There are many frameworks and methodologies that aim to improve the way we build software products and services. We wanted to discover what works and what doesn’t in a scientific way, starting with a definition of what “good” means in this context. This post presents the four key metrics to measure software delivery performance.

MEASURING SOFTWARE DELIVERY PERFORMANCE

Measuring software delivery performance is hard—in part because, unlike manufacturing, the inventory is invisible. Furthermore, the way we break down work is relatively arbitrary, and the design and delivery activities—particularly in the Agile software development paradigm—happen simultaneously. Indeed, it’s expected that we will change and evolve our design based on what we learn by trying to implement it. So our first step must be to define a valid, reliable measure of software delivery performance.

A successful measure of software delivery performance should have two key characteristics.

  • First, it should focus on a global outcome to ensure teams aren’t pitted against each other. The classic example is rewarding developers for throughput and operations for stability: this is a key contributor to the “wall of confusion” in which development throws poor quality code over the wall to operations, and operations puts in place painful change management processes as a way to inhibit change.
  • Second, our measure should focus on outcomes not output: it shouldn’t reward people for putting in large amounts of busywork that doesn’t actually help achieve organizational goals.

THE FOUR KEY METRICS 

When measuring software delivery performance, we settled on four key metrics seen in high-performing technology organizations:

  1. delivery lead time
  2. deployment frequency
  3. mean time to restore service
  4. change fail rate

1. Delivery Lead Time

The elevation of lead time as a metric is a key element of Lean theory. Lead time is the time it takes to go from a customer making a request to the request being satisfied.

However, in the context of product development, where we aim to satisfy multiple customers in ways they may not anticipate, there are two parts to lead time: the time it takes to design and validate a product or feature, and the time to deliver the feature to customers. In the design part of the lead time, it’s often unclear when to start the clock, and often there is high variability. 

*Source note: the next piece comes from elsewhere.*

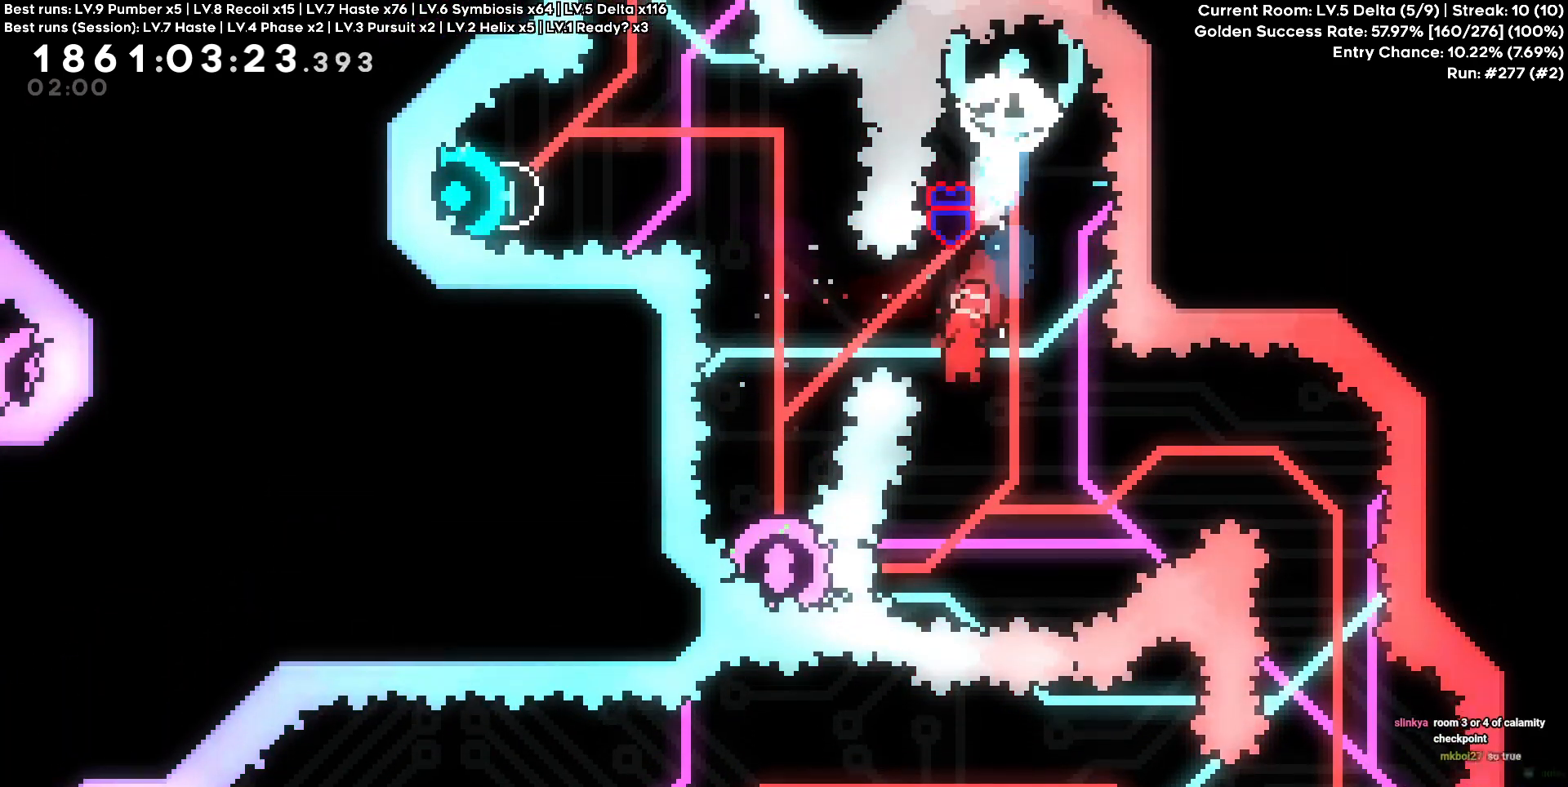
{"keys": ["d"], "events": [[267, "a", "down"], [417, "a", "up"], [417, "d", "down"]]}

However, the delivery part of the lead time—the time it takes for work to be implemented, tested, and delivered—is easier to measure and has a lower variability. The table below shows the distinction between these two domains.

Product Design and Development

Product Delivery (Build, Testing, Deployment)

Create new products and services that solve customer problems using hypothesis-driven delivery, modern UX, design thinking.

Enable fast flow from development to production and reliable releases by standardizing work, and reducing variability and batch sizes.

Feature design and implementation may require work that has never been performed before.

Integration, test, and deployment must be performed continuously as quickly as possible.

Estimates are highly uncertain.

Cycle times should be well-known and predictable.

Outcomes are highly variable.

Outcomes should have low variability.

Shorter product delivery lead times are better since they enable faster feedback on what we are building and allow us to course correct more rapidly.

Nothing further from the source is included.